**** Provided records ****

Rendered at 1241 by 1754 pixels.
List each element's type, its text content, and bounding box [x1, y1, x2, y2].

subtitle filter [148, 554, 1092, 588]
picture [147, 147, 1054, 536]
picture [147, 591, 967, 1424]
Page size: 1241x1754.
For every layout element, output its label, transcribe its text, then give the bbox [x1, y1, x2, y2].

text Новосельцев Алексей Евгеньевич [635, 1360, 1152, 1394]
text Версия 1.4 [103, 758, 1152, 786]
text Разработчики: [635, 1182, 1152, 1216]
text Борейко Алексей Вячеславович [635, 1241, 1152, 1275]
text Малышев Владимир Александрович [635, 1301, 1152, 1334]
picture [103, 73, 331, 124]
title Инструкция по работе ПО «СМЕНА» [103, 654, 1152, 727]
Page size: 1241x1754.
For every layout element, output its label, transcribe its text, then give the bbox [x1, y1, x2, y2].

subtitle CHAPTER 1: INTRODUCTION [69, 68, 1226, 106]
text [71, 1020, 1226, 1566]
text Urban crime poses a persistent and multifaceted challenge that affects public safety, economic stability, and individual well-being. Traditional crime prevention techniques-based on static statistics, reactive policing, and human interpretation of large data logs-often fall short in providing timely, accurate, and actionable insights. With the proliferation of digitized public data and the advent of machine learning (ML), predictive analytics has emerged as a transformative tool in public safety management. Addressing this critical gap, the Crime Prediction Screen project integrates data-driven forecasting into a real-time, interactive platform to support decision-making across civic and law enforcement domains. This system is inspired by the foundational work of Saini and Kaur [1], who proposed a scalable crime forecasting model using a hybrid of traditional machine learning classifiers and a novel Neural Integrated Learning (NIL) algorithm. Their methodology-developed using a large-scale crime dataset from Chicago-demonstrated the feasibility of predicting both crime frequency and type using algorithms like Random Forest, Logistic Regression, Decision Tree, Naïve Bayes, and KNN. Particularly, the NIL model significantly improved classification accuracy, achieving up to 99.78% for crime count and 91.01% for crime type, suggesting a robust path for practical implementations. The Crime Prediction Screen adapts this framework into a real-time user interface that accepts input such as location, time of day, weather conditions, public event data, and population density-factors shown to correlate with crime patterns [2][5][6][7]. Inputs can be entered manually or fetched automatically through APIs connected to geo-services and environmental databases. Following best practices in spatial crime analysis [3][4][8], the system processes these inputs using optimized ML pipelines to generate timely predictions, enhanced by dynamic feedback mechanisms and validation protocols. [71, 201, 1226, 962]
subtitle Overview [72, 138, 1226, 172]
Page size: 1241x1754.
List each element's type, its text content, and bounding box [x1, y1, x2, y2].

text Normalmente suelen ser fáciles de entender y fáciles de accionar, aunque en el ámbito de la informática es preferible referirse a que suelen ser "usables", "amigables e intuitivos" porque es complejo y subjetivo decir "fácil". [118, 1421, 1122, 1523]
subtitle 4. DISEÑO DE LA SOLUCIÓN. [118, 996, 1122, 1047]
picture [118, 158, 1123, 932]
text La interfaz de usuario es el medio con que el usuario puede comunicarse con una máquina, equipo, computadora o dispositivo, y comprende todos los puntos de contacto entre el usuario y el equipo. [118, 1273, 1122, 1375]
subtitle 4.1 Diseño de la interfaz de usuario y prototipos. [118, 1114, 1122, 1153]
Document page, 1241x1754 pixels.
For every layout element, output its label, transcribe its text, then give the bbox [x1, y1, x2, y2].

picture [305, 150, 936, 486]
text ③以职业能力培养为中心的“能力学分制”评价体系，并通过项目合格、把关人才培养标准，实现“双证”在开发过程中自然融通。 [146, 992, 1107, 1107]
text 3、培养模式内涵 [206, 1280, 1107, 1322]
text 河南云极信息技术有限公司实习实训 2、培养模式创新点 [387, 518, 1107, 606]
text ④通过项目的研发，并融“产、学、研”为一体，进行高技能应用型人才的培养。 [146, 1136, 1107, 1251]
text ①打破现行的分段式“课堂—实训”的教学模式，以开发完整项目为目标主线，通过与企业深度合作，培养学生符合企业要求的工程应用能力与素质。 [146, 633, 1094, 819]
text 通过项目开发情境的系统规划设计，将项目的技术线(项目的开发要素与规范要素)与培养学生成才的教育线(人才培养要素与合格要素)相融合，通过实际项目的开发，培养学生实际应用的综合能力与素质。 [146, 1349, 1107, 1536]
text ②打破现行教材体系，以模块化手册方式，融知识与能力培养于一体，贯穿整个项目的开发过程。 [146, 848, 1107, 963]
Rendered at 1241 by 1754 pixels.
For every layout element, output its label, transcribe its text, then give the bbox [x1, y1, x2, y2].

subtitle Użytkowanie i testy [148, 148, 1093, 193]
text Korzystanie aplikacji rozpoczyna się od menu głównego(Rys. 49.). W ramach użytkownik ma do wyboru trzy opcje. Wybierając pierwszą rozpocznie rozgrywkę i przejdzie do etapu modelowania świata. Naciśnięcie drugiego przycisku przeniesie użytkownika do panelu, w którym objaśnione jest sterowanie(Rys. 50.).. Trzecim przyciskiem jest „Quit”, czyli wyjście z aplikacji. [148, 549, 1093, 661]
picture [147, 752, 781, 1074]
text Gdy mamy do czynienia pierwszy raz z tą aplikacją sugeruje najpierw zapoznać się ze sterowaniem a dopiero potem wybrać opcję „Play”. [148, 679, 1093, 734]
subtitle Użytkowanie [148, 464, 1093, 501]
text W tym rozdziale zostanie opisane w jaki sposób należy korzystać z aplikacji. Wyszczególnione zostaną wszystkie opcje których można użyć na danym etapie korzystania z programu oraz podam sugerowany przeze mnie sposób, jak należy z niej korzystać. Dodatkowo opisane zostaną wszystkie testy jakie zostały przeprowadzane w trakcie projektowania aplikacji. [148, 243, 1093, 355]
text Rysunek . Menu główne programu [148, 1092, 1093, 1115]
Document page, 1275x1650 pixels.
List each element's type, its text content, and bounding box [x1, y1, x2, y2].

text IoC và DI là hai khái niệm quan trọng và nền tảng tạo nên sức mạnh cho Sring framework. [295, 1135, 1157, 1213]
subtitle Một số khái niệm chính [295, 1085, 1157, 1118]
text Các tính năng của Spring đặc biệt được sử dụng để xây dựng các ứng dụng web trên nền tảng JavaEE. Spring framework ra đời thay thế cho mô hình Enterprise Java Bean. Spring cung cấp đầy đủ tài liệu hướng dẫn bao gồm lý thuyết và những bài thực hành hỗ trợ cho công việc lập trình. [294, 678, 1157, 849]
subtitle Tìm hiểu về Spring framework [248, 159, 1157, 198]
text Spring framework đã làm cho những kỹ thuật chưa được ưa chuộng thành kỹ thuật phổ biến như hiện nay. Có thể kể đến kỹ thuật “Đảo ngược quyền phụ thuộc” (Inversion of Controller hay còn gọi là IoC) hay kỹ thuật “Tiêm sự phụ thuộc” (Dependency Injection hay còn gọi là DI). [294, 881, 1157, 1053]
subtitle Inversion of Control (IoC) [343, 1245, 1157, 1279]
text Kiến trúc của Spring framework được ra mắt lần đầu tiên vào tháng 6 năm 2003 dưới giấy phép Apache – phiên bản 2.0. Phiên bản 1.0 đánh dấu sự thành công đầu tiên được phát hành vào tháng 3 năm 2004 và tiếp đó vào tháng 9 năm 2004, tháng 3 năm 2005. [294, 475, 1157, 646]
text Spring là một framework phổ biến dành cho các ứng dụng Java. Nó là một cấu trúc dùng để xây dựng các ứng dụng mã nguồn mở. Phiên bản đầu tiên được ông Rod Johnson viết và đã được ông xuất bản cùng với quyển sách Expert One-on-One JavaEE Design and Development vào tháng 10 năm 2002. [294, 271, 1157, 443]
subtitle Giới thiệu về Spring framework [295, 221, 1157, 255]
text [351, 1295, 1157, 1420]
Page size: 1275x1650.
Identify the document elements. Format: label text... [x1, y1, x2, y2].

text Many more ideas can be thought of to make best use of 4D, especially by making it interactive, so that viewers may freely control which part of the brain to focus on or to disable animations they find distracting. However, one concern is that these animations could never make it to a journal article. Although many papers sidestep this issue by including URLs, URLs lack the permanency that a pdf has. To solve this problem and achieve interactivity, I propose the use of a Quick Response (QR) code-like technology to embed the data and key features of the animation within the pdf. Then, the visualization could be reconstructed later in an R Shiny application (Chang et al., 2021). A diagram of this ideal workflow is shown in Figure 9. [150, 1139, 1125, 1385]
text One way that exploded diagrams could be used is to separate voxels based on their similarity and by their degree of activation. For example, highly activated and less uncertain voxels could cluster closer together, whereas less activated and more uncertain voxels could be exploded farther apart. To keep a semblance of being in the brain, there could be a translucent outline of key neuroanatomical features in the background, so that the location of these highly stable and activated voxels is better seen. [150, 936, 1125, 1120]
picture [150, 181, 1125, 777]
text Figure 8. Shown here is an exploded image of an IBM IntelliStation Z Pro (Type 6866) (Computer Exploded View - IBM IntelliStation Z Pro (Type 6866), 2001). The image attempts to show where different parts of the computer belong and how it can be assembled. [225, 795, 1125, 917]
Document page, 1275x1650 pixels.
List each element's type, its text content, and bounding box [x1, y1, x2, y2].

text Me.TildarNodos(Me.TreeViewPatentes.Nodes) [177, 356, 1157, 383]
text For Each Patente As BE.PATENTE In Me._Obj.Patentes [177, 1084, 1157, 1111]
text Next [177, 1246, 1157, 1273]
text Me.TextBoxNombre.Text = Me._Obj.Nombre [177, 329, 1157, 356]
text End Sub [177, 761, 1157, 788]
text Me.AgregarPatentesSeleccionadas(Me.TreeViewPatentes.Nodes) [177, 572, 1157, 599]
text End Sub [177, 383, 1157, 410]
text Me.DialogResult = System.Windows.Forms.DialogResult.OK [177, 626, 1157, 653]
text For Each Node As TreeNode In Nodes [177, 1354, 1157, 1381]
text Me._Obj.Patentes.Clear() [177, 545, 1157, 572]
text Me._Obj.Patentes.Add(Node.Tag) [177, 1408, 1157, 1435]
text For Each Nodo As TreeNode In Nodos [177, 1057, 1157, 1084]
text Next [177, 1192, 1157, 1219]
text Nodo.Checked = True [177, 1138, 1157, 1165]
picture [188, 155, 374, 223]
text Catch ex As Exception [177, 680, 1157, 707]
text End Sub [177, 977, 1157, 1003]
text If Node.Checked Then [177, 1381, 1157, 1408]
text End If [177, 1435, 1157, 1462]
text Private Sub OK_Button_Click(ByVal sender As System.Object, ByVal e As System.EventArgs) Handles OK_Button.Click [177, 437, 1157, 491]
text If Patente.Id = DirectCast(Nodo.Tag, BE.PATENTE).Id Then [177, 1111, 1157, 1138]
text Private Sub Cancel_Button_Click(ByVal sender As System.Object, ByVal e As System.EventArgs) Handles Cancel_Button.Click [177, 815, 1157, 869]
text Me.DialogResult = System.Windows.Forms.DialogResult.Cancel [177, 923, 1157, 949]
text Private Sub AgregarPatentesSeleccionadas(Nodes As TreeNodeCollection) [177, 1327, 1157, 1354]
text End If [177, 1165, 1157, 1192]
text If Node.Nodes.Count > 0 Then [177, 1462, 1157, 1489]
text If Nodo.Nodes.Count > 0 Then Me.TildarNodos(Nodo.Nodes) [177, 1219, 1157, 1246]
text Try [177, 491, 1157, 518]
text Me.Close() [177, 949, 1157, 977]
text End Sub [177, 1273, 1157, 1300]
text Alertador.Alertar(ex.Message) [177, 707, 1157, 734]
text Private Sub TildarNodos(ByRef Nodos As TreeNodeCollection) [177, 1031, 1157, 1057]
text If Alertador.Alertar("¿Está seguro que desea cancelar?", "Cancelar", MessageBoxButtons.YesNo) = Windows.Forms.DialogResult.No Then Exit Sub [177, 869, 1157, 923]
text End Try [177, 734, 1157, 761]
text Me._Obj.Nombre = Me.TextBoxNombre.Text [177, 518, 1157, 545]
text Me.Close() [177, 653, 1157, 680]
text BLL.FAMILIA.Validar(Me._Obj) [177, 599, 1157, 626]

****

**Task details:**
The answer must consist of every line above that contains the word "Phiên".

**Answer:**
text Kiến trúc của Spring framework được ra mắt lần đầu tiên vào tháng 6 năm 2003 dưới giấy phép Apache – phiên bản 2.0. Phiên bản 1.0 đánh dấu sự thành công đầu tiên được phát hành vào tháng 3 năm 2004 và tiếp đó vào tháng 9 năm 2004, tháng 3 năm 2005. [294, 475, 1157, 646]
text Spring là một framework phổ biến dành cho các ứng dụng Java. Nó là một cấu trúc dùng để xây dựng các ứng dụng mã nguồn mở. Phiên bản đầu tiên được ông Rod Johnson viết và đã được ông xuất bản cùng với quyển sách Expert One-on-One JavaEE Design and Development vào tháng 10 năm 2002. [294, 271, 1157, 443]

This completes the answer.